Christian Universalism is a belief held commonly (and, there is good evidence, in places and times, even predominantly) within the Church over the coarse of the first 500 years of its existence.
“The great fourth-century church father Basil of Caesarea (c. 329–379) once observed that, in his time, a large majority of his fellow Christians… believed that hell was not everlasting, and that all in the end would attain salvation.”
[It is worth noting here (though Hart fails to) that even Augustine acknowledged: “There are very many in our day, who though not denying the Holy Scriptures, do not believe in endless torments.” Enchirdion cxii. (The Latin for “very many” is imo quam plurimi, which can be translated majority).]
Historic Christian Universalism’s essential definition: “They… believed in hell, though not in its eternity… hell was the fire of purification described by the Apostle Paul… the healing assault of unyielding divine love upon obdurate souls”
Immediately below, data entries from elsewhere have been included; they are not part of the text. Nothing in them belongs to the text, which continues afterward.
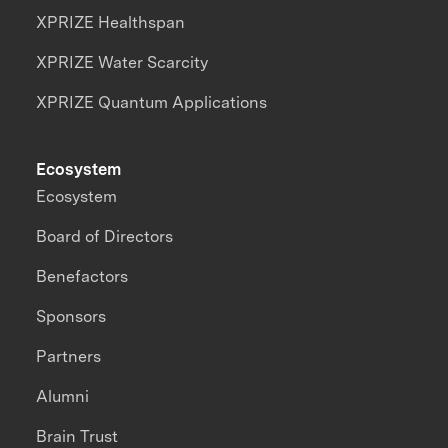
XPRIZE Healthspan
XPRIZE Water Scarcity
XPRIZE Quantum Applications
Ecosystem
Ecosystem
Board of Directors
Benefactors
Sponsors
Partners
Alumni
Brain Trust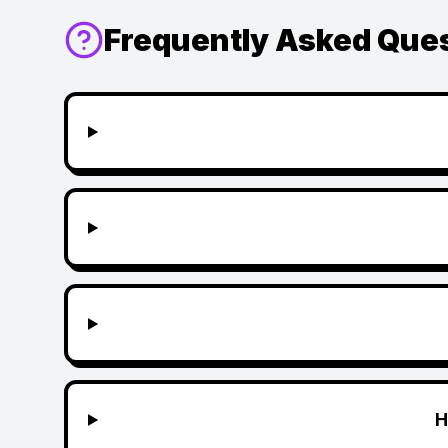
Frequently Asked Que
H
Hart sees this book as logically flowing from and out of his recent translation of the New Testament: “And I hope that my translation—simply by restoring certain ambiguities I believe to be present in the original texts—might help modern readers understand how it is that a considerable number of educated late antique Eastern Christians, all of whom were familiar with the New Testament in the original Greek, felt entirely comfortable with a universalist construal of its language.”
“… if Christianity taken as a whole is indeed an entirely coherent and credible system of belief, then the universalist understanding of its message is the only one possible.”
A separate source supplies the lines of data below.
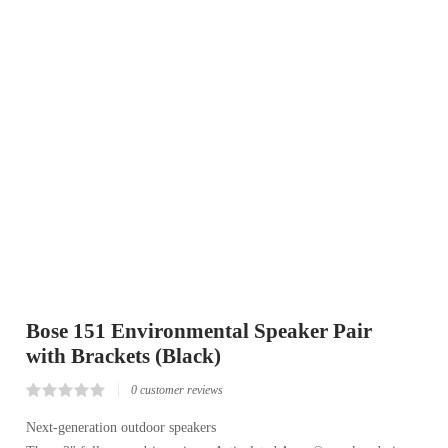
Bose 151 Environmental Speaker Pair
with Brackets (Black)
0
customer reviews
Rated
0
0.00
Next-generation outdoor speakers
out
The gauntlet of Christian Universalism has been thrown down…
The Question of an Eternal Hell
Framing the Question
A story about the desert Father, Abba Macarius, got Hart’s attention at about the age of 14… In essence a great saint encounters the soul of a dead and damned pagan priest (his skull along a path, actually). After a brief conversation, the Abba buries the unearthed skull – and goes on his way.
Harts main take-away was that the Abba apparently possessed more mercy that did the God who had forever condemned the priest. He basically wondered, does not one have to be morally obtuse to not observe such an apparent fact?